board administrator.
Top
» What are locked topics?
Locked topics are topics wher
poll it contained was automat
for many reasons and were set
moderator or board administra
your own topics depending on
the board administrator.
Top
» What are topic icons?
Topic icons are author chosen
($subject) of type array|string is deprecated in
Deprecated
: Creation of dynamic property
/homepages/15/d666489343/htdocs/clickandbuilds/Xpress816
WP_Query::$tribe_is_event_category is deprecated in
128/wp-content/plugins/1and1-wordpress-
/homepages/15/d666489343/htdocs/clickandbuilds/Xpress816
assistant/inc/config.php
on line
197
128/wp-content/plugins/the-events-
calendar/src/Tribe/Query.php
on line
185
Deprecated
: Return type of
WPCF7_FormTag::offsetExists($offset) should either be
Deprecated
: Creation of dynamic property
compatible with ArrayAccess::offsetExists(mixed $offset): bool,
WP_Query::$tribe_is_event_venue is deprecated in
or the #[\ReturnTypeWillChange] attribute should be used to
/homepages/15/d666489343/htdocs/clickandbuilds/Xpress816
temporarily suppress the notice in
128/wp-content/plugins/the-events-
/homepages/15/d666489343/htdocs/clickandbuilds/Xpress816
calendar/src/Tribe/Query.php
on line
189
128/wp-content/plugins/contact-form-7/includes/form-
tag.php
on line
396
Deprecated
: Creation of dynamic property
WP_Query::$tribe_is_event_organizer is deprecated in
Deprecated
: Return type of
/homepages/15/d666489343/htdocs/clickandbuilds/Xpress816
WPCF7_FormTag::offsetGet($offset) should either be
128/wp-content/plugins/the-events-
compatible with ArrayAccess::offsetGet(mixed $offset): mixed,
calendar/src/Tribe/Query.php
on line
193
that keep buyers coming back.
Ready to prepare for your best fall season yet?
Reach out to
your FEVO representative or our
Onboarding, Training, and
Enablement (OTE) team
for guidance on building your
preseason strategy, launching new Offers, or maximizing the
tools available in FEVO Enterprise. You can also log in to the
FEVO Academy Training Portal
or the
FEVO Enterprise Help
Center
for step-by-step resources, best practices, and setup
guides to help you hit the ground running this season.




[TASK BRIEF]
Across the whole listing, tally the lines that include the string "compatible". Reply with the number only.

[YOUR RESPONSE]
2